■ EXTRACT PROVIDED:
Height limit agreed on by homeowners, developer on Melrose

| October 27, 2022 | 0 Comments

MELROSE-SEWARD creative office project as originally proposed at five stories tall. The developer is reducing the height to four stories in response to community concerns.

Four neighborhood homeowner groups and a developer of a creative office building on Melrose Avenue and Seward Street have reached a deal which includes reducing the proposed project’s height from five stories to four.

“We came to a win-win solution, starting with slicing a floor off the building, and setbacks on Melrose, opening retail to the public and keeping public art focused on Seward,” developer David Simon, of the Bardas Investment Group, told us.

“A favorable revised building plan and agreement” has been reached, echoed Cindy Chvatal-Keane, president of the Hancock Park Home Owners Association (HPHOA), in a statement released last month.

The parcel had been zoned for three stories, and the developer had requested a zone and height change and a traffic study to build five stories.

The five-story project was approved by the Los Angeles City Planning Commission in August in spite of neighbors’ concerns regarding the height, noise and possible impacts on the historic John C. Fremont Branch Library next door.

The neighborhoods then formed the coalition and continued to negotiate with the developer until the recent agreement was reached.

In addition to Hancock Park, the coalition included the Larchmont Village Neighborhood Association, South Hollywood Neighborhood Association, Windsor Square Association and the Greater Wilshire Neighborhood Council. The offices of Council Districts 5 and 13 also worked to revise and fine-tune a plan to benefit all involved, Chvatal-Keane said.

His 30 years in business have taught developer Simon to listen to concerns from stakeholders and community members, he told us.

The creative office building — designed with outdoor space, landscaped walls, floor-to-ceiling windows and an open stairwell — will be targeted to media companies.

■ DESCRIPTION OF THE TASK: In the article on the Melrose Avenue office project, how many stories had the parcel been zoned for? This material is not needed for anything here.

■ RECORDS SHOWN:

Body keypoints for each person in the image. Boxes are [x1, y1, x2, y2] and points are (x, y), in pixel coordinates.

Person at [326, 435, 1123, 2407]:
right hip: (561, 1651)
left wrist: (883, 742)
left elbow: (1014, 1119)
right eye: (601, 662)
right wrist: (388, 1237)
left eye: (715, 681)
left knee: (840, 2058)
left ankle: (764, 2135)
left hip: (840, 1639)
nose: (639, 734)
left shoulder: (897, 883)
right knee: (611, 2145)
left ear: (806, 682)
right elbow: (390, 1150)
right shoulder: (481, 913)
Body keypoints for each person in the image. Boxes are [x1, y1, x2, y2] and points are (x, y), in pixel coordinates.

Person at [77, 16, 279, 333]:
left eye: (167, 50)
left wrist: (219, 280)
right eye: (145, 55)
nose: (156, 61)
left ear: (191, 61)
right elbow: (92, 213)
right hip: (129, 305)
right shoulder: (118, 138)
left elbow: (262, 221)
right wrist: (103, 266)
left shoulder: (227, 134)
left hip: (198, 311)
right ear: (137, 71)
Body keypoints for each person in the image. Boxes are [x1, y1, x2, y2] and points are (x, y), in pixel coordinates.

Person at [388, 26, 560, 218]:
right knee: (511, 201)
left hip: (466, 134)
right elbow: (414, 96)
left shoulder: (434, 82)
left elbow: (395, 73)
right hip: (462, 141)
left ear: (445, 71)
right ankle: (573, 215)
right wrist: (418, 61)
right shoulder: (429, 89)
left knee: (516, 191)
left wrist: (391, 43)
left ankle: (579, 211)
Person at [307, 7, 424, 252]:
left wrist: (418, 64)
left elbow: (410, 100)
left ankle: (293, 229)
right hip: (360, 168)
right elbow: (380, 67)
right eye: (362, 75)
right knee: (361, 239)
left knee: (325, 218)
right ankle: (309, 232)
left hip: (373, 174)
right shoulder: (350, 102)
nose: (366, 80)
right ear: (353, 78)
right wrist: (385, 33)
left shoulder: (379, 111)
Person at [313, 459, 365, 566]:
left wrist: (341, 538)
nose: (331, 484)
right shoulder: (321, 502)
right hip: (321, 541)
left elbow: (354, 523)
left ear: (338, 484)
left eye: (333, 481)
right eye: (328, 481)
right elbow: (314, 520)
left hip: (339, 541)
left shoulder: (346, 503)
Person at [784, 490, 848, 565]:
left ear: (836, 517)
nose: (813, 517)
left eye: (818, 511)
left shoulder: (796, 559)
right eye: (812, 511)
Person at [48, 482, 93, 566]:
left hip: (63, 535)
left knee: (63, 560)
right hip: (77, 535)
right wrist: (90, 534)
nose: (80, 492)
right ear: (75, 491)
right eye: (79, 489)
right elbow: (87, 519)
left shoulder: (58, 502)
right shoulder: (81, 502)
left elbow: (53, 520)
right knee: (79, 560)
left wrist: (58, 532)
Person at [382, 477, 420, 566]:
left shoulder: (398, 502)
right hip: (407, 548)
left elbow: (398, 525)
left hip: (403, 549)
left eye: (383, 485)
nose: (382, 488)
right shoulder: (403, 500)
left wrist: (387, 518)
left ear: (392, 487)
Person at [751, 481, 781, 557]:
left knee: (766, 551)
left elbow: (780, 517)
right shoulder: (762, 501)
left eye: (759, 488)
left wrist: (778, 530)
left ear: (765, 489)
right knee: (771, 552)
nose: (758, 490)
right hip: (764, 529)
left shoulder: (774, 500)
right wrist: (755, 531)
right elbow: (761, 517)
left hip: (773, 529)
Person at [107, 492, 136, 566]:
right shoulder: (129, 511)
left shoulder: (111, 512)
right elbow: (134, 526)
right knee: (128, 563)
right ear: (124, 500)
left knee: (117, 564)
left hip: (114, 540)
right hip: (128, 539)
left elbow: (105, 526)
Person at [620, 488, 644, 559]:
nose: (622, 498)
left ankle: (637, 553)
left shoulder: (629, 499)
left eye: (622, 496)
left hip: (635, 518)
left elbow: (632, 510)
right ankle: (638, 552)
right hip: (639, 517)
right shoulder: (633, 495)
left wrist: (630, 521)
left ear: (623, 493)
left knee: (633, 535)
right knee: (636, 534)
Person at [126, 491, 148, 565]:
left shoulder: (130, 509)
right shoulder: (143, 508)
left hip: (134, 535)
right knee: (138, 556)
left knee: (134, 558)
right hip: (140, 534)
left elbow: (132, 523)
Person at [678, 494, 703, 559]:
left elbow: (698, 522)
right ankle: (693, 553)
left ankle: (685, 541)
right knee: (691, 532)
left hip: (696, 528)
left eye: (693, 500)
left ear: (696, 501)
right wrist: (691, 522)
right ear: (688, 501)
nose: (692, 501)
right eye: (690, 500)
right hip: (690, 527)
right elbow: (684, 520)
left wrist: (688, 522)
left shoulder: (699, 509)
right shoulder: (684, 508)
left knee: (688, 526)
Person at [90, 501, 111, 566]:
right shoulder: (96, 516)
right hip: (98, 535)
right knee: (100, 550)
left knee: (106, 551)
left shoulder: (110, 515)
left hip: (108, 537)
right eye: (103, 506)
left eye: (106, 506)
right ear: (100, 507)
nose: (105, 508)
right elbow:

■ ANSWER TO THIS EXERCISE: Three stories.